Diejenigen, denen es vor allem um Aufmerksamkeit und weniger um das Thema geht, hängen ungeniert ihre Fahne in den Wind – egal, aus welcher Richtung dieser weht. Noch vor gerade einmal zwei Wochen haben sie diskutiert, ob es in diesem Jahr überhaupt einen Winter gibt. Und der setzt für den verwöhnten Mitteleuropäer bereits dann ein, wenn das Thermometer unter 5 Grad plus sinkt. Jetzt kratzt man am Gefrierpunkt und das sogar tagsüber.

Nach zwei Wochen ersterben die Hoffnungen, dass das nur so eine Episode ist. Das Schmuddelwetter bleibt.

Wintermäntel kommen doch nicht aus der Mode und das Gespür für Neuigkeiten und Trends richtet seine Augen vollends vom Süden, wo die Raben hausen, gen Norden, wo die Wetter-Kapriolen für Aufregung sorgen.
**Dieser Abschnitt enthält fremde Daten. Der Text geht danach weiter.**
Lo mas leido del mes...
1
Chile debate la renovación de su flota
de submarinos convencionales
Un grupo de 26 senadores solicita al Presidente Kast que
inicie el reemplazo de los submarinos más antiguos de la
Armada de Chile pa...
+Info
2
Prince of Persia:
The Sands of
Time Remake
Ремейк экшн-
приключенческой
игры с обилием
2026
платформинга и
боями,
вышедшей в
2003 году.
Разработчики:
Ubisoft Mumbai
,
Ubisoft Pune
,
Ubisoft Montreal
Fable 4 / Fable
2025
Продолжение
In der europäischen Wetterküche schwingen gewöhnlich Azorenhoch und Islandtief den Kochlöffel. Da ist immer Betrieb, da folgt Hoch auf Tief oder umgekehrt oder ein Tief zieht über den Kontinent und danach gleich noch ein weiteres.

Doch wenn Jonas jetzt aus dem Fenster sieht, dann ist da nichts mit Abwechslung, dann ist die Welt von oben bis unten in ein fades Einheitsgrau getränkt. Zeitweise regnet es, stoppt kurz und fängt wieder leicht an, so eine Art fieser Nieselregen-Nebel. Dabei weht kaum Wind und Bewegung im Wettergeschehen ist Mangelware.

Mit dieser Beobachtung steht er nicht allein. Auch die traditionellen Medien haben das Thema für sich entdeckt. So wie bei größeren Sportveranstaltungen oder bei Katastrophen prompt eine Sonderberichterstattung zur Stelle ist, so gibt es jetzt nicht nur den Wetterbericht, sondern eine regelrechte Wetter-Show. Sie folgt auf die Hauptnachrichtensendung und versucht, dem gemeinen Zuschauer zu erklären, worauf sich zurzeit kaum einer einen Reim machen kann: den Wetterstillstand. Und im Anschluss daran reiht sich wiederum eine Talk-Show mit dem gleichen Thema in die Informationskette ein.

Jonas bemerkt zahlreiche Schattierungen in der Berichterstattung. Da ist die ausführliche, seriöse. Hier dürfen die Wissenschaftler im Interview ausreden und sei es um den Preis von gelegentlicher Langeweile beim Publikum. Dafür ist die Information umfassend und der Zuhörer ist hinterher erstmal satt und macht sich auf der Basis des Gelernten so seine Gedanken.

Am anderen Ende des Spektrums an Reportagen werden zwar ebenfalls Experten befragt, aber hier bemüht sich die Moderatorenschaft beflissen um vereinfachende Zusammenfassungen, damit der Zuschauer auch garantiert etwas mit nach Hause nimmt. Idealerweise nimmt man den Informationskonsumenten auch gleich das Denken ab. Man setzt auf Stichworte anstelle von Zusammenhängen. Tendenziell wird große Zuversicht verbreitet, dass schon alles nicht so schlimm wird. Diese Botschaft scheint bereits vor der Sendung festzustehen, denkt sich Jonas. Dabei ist das heikel, denn: Anders als in einer politischen Diskussion oder Kampagne, in der man eine unangenehme Idee in Grund und Boden kritisiert, weil sie zu umwälzend ist, weil man das noch nie so gemacht hat oder weil es Geld kostet, kann man die kalte Witterung nicht einfach abschaffen oder zerreden. Sie ist da und verursacht erhöhte Heizkosten. Diesen Gedanken steuert der Vater bei, als sie gelegentlich darüber reden. Er denkt ja doch, während er fernsieht – ist Jonas erleichtert.